De tanto mencionarla la crisis tocó finalmente nuestras puertas. El pesimismo nos empuja siempre a valorar el quehacer por la marcha de algunos o muchos negocios, lo que no nos permitía ver la marcha acelerada de nuestra economía. No vivíamos una crisis económica antes de la pandemia, pues cada día se abrían nuevas operaciones industriales, el turismo estaba en auge y la actividad comercial se expandía vertiginosamente, con la apertura de gigantescos centros comerciales, de tamaño incluso superior a sus iguales en países más desarrollados.
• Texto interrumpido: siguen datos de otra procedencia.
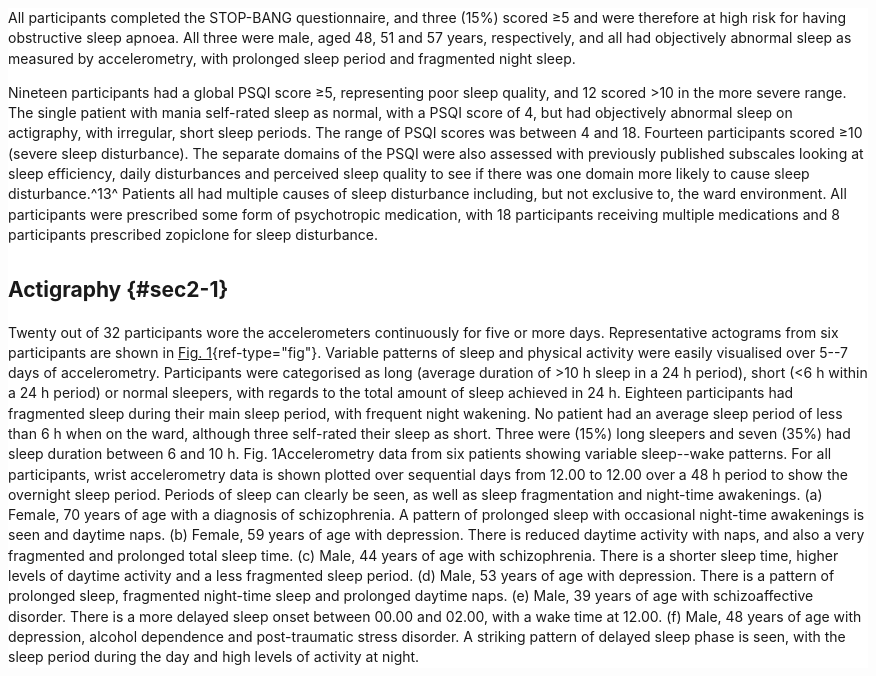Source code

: All participants completed the STOP-BANG questionnaire, and three (15%)
scored ≥5 and were therefore at high risk for having obstructive sleep
apnoea. All three were male, aged 48, 51 and 57 years, respectively, and
all had objectively abnormal sleep as measured by accelerometry, with
prolonged sleep period and fragmented night sleep.

Nineteen participants had a global PSQI score ≥5, representing poor
sleep quality, and 12 scored \>10 in the more severe range. The single
patient with mania self-rated sleep as normal, with a PSQI score of 4,
but had objectively abnormal sleep on actigraphy, with irregular, short
sleep periods. The range of PSQI scores was between 4 and 18. Fourteen
participants scored ≥10 (severe sleep disturbance). The separate domains
of the PSQI were also assessed with previously published subscales
looking at sleep efficiency, daily disturbances and perceived sleep
quality to see if there was one domain more likely to cause sleep
disturbance.^13^ Patients all had multiple causes of sleep disturbance
including, but not exclusive to, the ward environment. All participants
were prescribed some form of psychotropic medication, with 18
participants receiving multiple medications and 8 participants
prescribed zopiclone for sleep disturbance.

## Actigraphy {#sec2-1}

Twenty out of 32 participants wore the accelerometers continuously for
five or more days. Representative actograms from six participants are
shown in [Fig. 1](#fig01){ref-type="fig"}. Variable patterns of sleep
and physical activity were easily visualised over 5--7 days of
accelerometry. Participants were categorised as long (average duration
of \>10 h sleep in a 24 h period), short (\<6 h within a 24 h period) or
normal sleepers, with regards to the total amount of sleep achieved in
24 h. Eighteen participants had fragmented sleep during their main sleep
period, with frequent night wakening. No patient had an average sleep
period of less than 6 h when on the ward, although three self-rated
their sleep as short. Three were (15%) long sleepers and seven (35%) had
sleep duration between 6 and 10 h. Fig. 1Accelerometry data from six
patients showing variable sleep--wake patterns. For all participants,
wrist accelerometry data is shown plotted over sequential days from
12.00 to 12.00 over a 48 h period to show the overnight sleep period.
Periods of sleep can clearly be seen, as well as sleep fragmentation and
night-time awakenings. (a) Female, 70 years of age with a diagnosis of
schizophrenia. A pattern of prolonged sleep with occasional night-time
awakenings is seen and daytime naps. (b) Female, 59 years of age with
depression. There is reduced daytime activity with naps, and also a very
fragmented and prolonged total sleep time. (c) Male, 44 years of age
with schizophrenia. There is a shorter sleep time, higher levels of
daytime activity and a less fragmented sleep period. (d) Male, 53 years
of age with depression. There is a pattern of prolonged sleep,
fragmented night-time sleep and prolonged daytime naps. (e) Male, 39
years of age with schizoaffective disorder. There is a more delayed
sleep onset between 00.00 and 02.00, with a wake time at 12.00. (f)
Male, 48 years of age with depression, alcohol dependence and
post-traumatic stress disorder. A striking pattern of delayed sleep
phase is seen, with the sleep period during the day and high levels of
activity at night.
El problema no era de esa índole ni el país se encaminaba hacia un estadio de recesión paralizante de la actividad económica. Nuestra verdadera crisis era y sigue siendo de carácter social, con tasas de desigualdad preocupantes dentro de un proceso firme de concentración de recursos que los pone cada vez más en  círculos de pequeñas élites económicas muy creativas con un control creciente de la riqueza nacional. Buena parte de los nuevos y florecientes negocios  de las últimas dos o tres décadas provienen de esos grupos, sin que se hayan generado cambios importantes en la estructura social, debido a los bajos salarios y a un sistema de seguridad social que no los promueve.

Por todo ello, es iluso pensar que la amenaza a la estabilidad social radicaba solo en un endeudamiento exorbitado, porque debemos seguir endeudándonos, y en las prácticas políticas corruptas prevalecientes. También pesa ominosamente sobre el futuro la expansión de la brecha que los elevados y crecientes niveles de desigualdad gravitan sobre una mayoría de la población que nace únicamente para morir, sin esperanza alguna. Necesitamos por tanto un pacto social y político de largo alcance para ahuyentar ese fantasma de inestabilidad. Esa es la prioridad que el Covid-19 nos impone.